幼いマルコが母を訪ねて、イタリアジェノバからアルゼンチンの内陸部まで食うや食わずの果てしない旅をする。両親譲りのマルコの家族愛や献身さと、カトリックの相互扶助と慈愛の精神が、様々な出会いや偶然を産みマルコは瀕死の母のもとへたどり着くことが出来た。

マルコとの再会は母の病の特効薬になり、マルコの献身さも恵みを得て、回復した母とマルコは故郷ジェノバに戻ることができた。マルコは父のような医師になろうと決意する。


故郷の父は献身的な働きが身を結びなんとか診療所も軌道に乗り、マルコの兄の独り立ちをしていて、めでたしめでたし、となるわけである。

 

ところが実際は・・・
マルコは旅の途中で南米ギャングに囚われ下働きをする地獄のような日々を送っていた。母さんは死んでしまったのだろうか・・・それとも・・・
父は皆民医療の理想を貫くための資金確保でマフィアの治療をするうちに抗争に巻き込まれて殺されてしまった。兄貴は将来に絶望して自死
・・・麻薬王マルコの回想・・・というのが120年後の現在の姿なんでしょうか。

 

日本だったら、旅立ったマルコは監視社会の現代日本ですから夜には保護されて親元に戻されるでしょう。児童労働なんてとんでもない。兄さんは家族を助けるために頑張って一流大学出て一流企業に入ったけど、馬鹿正直すぎて潰れて自死。母さんも日本から出稼ぎってもう現実的で無いし、慈愛の心だけが取り柄で正規雇用の仕事にも就けず、身を削るようなタフな仕事で家計を助けるしかない。かといってマルコ家だと公的扶助も拒絶するだろうし、父さんも皆民保険制度の日本では、無料で無保険者や困窮者の治療をしようものなら社会が許してくれそうにない。透析を止めろ!自業自得だ!

 

そうなってくると、マルコのように慈愛に満ちたひとりの人間として、強く正しく育っていくことは今はとても難しいし、夢や未来や道徳を説くのも理想論では子を迷わしてしまいますね。
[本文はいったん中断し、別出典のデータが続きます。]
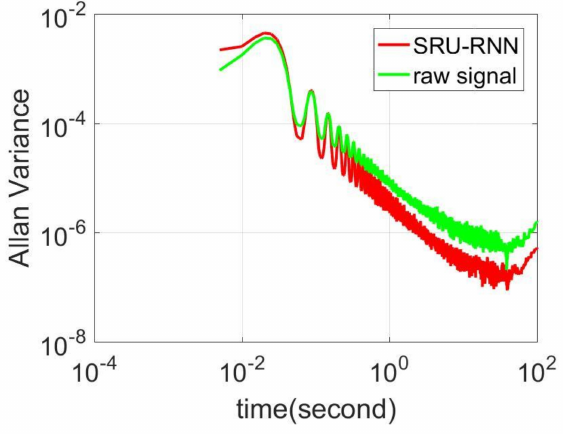
Figure 11. De-noised and raw signals comparison for Z-axis gyroscope.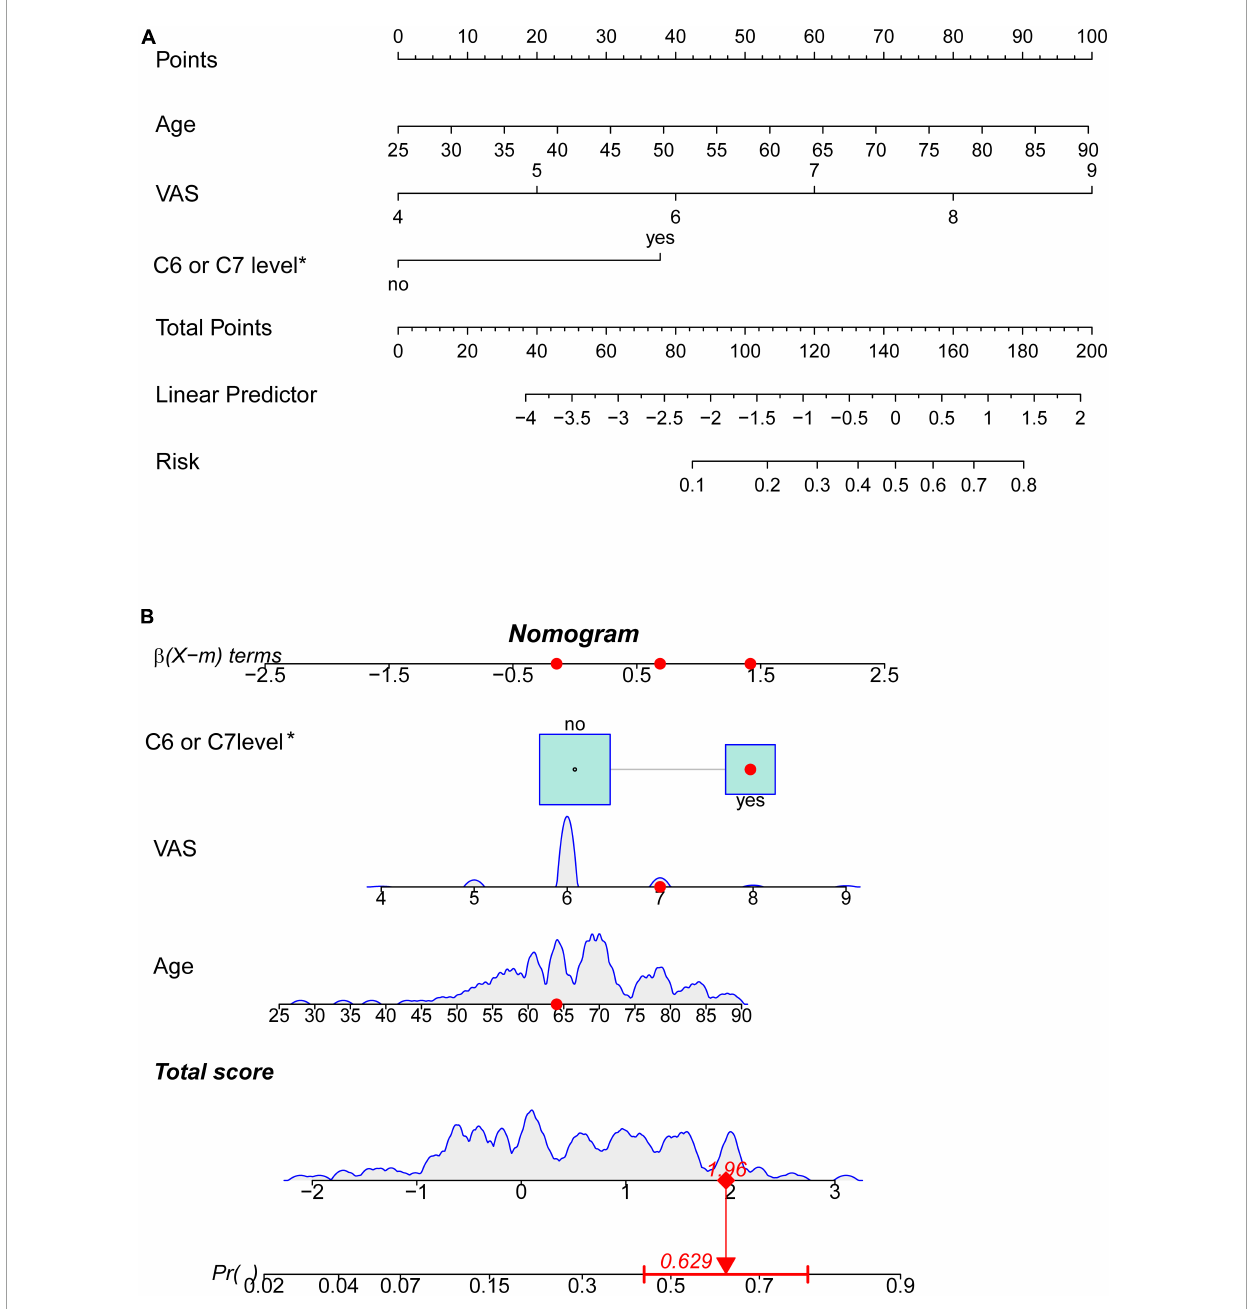
FIGURE3 Nomogram prediction model (*involving C6 or C7 nerve roots). (A) Nomogram based on three risk factors to predict limb weakness probabilities of HZ patients. (B) The dynamic nomogram for an example. An HZ patient with less than 64 years, a VAS of 7, and involving C6 or C7 nerve roots has an estimated probability of limb weakness of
 カルピス子供名作劇場の「母をたずねて三千里」や「フランダースの犬」など感動人間ドラマも、子供時代の自分はツッコミばかり入れていた。もっと頑張れるだろ、頑張りどころ違うだろ、マルコの親もネロの爺さんもなんでもっと現実を教えないんだ。馬鹿なの?

でも仕方ないんだ。

It's a Barnum and Bailey world,
Just as phony as it can be,
But it wouldn't be make believe
If you believed in me.

“It's Only a Paper Moon”

ここは見世物の世界
何から何までつくりもの
でも私を信じてくれたなら
すべてが本物になる

村上春樹1Q84」の一節でもあるのですが、タフな毎日の中に稀に訪れるひと時の平安の時が、マルコにもネロにもありました。ネロは自業自得とも批評される悲しい結末となりました。

 

僕を信じてくれたらすべてが本物になるんだ。

 

いつもの締めですが、強く正しく生きるということは自己矛盾、つまり見世物と本物とのやり取りであるのですね。

 

なんか説法みたいな話になっちゃったよ。